Now that most of the autumn renovation work is completed on the green and the winter green maintenance program is well underway I want to take a week away from agronomic issues and focus more clearly on how your club is doing. Of course if there are any pressing, green related issues, we can continue to discuss these through the usual channels.
So over the course of the next few days I will publish a series of articles on Bowling Club Membership Retention and Growth. These will look at the following subject areas:
- The Importance of Member Loyalty (today)
- Where are you with Member Loyalty?
- Understanding your Target Audience and their needs.
- Fulfilling audience expectations
- Delivering exceptional service to your members.
- Perpetuating your club’s vision through training.
These articles are extracts from my forthcoming eBook, titled as you might have guessed Bowling Club Membership Retention and Growth, which will be available here from 14th November 2011 onwards. This builds upon the concepts of the “customer” or club “user” as discussed in Bowling Club Survival and Turnaround.
So to start off the week I want to take a brief look at Member Loyalty. I hope you enjoy these articles and get some positive outcomes for your club from them.
Customer loyalty is the single most important element to retain within any business relationship and readers of Bowling Club Survival and Turnaround will know that the single most effective strategy for any bowling club that’s serious about survival is to start thinking and behaving a lot more like a business.
So, as in any other business your bowling club will derive a lot of positive benefit from a well established and loyal member base.
In business and increasingly in bowling clubs, large proportions of the available budget (or other resources) are allocated to attract new members, club users and customers, but through the cultivation of a loyal member base this expense and energy can be channelled towards other projects. The word “member” as proposed here, can and increasingly, must include disparate, non-traditional (keep in mind the danger that lurks in tradition as detailed in Performance Bowling Greens) user groups whose primary interest isn’t necessarily bowls.
Clubs that have a satisfactory percentage of loyal members have the advantage of channelling funds and energy into a self reinforcing system in which the club delivers constantly evolving, superior value and high quality products, facilities and services to its members, thus creating a perfect feedback loop that attracts more loyal members.
This ensures that the existing members consciously help to introduce friends and family to the facilities at the club based on personal testimonies and enthusiasm.
Another important aspect of retaining loyal member numbers high lies in the fact that your club is then able to focus on providing good member induction schemes that contribute to a higher yielding member base (they spend more at the club) and thus provide for higher income by reducing the need to spend money attracting potential but not necessarily valuable members.
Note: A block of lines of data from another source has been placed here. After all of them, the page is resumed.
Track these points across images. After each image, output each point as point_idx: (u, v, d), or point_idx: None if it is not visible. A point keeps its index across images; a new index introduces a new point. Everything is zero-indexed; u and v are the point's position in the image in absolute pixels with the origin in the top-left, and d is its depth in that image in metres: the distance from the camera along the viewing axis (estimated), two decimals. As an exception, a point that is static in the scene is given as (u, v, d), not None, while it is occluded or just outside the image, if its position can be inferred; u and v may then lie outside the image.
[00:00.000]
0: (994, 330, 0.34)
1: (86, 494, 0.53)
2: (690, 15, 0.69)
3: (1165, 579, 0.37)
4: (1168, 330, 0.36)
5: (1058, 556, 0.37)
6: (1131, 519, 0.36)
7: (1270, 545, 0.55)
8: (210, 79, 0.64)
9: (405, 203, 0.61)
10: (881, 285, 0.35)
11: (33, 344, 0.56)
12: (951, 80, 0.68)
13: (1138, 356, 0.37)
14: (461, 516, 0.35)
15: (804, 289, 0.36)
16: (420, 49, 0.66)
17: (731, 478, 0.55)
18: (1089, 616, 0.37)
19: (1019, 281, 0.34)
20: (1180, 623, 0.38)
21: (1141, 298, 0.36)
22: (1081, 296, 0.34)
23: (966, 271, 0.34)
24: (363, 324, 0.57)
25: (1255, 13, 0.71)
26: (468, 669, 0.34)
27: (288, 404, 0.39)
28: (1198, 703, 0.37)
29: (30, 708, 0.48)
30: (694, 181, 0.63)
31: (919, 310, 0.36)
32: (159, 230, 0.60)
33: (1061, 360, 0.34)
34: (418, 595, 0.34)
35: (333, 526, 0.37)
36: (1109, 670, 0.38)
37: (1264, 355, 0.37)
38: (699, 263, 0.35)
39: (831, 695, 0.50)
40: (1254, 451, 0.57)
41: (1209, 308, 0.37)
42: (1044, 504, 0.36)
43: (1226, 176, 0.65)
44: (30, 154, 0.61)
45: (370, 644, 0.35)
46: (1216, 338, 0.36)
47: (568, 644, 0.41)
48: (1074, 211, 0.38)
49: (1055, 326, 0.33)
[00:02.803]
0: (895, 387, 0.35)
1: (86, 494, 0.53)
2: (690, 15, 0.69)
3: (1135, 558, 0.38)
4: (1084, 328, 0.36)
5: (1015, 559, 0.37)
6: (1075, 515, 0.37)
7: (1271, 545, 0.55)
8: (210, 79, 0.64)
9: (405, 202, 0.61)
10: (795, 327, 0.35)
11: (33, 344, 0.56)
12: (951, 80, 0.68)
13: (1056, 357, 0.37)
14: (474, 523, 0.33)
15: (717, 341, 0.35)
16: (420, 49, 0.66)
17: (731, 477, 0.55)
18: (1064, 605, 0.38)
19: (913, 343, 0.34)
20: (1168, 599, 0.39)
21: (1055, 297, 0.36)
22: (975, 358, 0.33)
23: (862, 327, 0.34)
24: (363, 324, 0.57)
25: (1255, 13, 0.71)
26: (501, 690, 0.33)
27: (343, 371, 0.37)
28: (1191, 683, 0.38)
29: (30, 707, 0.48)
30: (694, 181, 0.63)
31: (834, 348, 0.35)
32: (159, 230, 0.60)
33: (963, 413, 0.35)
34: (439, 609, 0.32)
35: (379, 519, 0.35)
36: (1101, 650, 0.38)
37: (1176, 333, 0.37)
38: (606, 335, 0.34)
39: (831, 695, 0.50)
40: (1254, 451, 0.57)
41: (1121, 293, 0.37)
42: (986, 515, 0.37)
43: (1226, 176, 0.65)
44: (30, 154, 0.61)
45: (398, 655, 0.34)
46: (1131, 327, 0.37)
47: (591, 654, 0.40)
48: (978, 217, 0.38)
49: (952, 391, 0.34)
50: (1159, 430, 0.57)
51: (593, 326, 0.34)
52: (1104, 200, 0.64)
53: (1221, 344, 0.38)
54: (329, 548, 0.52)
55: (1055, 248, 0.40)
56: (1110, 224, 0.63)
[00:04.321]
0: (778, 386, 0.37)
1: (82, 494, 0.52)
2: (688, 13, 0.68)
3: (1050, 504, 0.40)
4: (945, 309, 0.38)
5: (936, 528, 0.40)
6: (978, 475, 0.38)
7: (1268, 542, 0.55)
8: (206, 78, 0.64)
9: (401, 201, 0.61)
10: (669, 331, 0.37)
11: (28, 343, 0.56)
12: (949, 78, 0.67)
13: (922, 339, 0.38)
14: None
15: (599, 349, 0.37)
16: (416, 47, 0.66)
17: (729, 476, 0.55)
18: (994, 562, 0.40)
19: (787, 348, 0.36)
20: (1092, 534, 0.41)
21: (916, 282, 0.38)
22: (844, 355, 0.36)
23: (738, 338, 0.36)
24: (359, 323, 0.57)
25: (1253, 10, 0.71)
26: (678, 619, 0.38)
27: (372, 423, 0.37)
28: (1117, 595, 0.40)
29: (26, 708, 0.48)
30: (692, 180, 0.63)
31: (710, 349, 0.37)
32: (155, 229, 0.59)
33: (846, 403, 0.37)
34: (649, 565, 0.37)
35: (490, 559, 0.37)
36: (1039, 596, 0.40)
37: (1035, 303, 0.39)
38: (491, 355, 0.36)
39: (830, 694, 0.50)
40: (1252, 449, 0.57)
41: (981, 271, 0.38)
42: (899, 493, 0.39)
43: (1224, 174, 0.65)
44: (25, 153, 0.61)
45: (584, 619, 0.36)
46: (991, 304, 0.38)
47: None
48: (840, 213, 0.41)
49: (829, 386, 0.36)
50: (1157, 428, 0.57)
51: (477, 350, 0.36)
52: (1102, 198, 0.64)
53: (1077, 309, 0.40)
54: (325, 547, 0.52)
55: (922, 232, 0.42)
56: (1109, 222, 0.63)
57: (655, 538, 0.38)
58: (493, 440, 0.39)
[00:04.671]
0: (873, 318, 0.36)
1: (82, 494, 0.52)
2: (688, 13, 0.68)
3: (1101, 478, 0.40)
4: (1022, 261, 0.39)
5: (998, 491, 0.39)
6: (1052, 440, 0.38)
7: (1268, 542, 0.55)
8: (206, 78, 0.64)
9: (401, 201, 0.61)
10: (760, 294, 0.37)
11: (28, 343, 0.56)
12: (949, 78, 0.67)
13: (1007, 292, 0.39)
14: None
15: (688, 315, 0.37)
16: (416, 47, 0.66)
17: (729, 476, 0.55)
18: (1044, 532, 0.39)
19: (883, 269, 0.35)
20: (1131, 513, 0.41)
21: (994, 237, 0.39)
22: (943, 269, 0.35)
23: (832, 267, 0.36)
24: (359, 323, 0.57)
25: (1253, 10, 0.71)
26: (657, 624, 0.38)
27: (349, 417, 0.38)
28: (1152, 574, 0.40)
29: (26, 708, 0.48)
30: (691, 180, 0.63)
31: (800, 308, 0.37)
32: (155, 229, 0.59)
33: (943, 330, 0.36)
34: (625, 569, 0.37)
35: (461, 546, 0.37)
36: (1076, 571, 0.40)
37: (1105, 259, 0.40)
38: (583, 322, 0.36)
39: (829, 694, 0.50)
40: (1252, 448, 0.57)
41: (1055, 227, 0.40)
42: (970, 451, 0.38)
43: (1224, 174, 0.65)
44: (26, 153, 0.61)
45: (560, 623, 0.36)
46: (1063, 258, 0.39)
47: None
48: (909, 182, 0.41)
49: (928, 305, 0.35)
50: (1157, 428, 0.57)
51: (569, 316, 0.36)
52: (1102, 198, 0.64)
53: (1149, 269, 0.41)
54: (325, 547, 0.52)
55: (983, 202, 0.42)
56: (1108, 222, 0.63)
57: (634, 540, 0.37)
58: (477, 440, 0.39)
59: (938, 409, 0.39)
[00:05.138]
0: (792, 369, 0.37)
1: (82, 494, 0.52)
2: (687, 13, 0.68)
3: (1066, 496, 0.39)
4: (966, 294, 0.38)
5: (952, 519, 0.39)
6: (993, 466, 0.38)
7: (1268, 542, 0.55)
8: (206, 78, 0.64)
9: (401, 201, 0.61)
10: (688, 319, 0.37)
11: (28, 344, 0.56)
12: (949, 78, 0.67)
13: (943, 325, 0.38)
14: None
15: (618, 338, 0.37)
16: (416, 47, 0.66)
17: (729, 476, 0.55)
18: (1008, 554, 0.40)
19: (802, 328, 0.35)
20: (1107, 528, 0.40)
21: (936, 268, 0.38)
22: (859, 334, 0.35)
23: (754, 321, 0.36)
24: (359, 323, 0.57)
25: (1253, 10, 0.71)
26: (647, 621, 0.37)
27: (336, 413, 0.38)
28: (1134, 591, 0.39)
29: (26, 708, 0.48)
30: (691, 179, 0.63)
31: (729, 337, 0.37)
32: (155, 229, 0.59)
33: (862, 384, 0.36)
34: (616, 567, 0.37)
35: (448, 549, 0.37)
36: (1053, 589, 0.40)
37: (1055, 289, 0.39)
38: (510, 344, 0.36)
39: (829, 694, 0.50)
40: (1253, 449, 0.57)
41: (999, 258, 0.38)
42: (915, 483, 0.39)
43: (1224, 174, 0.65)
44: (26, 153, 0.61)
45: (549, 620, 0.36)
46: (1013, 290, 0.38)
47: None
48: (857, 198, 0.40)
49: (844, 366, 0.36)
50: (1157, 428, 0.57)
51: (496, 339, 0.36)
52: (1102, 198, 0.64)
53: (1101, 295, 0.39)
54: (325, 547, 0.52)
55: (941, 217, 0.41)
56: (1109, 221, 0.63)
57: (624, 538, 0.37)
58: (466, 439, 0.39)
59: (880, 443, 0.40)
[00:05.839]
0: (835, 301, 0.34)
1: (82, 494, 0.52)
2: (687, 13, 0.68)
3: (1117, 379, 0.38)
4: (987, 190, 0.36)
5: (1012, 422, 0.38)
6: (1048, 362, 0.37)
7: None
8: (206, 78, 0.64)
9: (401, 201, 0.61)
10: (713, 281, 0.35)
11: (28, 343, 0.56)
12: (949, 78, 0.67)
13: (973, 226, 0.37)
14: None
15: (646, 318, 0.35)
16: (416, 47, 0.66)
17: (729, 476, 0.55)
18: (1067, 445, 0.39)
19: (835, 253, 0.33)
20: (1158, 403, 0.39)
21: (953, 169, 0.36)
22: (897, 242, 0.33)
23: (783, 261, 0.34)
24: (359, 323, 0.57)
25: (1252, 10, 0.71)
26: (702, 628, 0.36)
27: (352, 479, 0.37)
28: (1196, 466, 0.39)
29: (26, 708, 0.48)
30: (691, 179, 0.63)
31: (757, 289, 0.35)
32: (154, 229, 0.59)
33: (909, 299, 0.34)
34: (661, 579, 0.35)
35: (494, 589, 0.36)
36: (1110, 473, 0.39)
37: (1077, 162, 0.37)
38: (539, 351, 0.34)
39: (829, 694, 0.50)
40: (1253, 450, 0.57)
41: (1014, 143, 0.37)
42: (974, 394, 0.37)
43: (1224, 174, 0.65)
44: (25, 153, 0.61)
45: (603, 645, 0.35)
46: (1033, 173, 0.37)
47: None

Members must trust that the club management team will continue to strive to deliver an ever increasing level of service and value to them and this has to be demonstrated rather than just communicated; you have to walk the talk.
This trust factor will then translate to converting the casual member into a loyal one. Thus any complaints or misgivings regarding the facilities available or the management of the club should be addressed swiftly and to the satisfaction of the member.
If things do go wrong, clubs that take the grievances and concerns of members seriously are usually the ones that have the highest loyal member base on record. Sometimes a problem well handled is more valuable than there being no problem in the first place!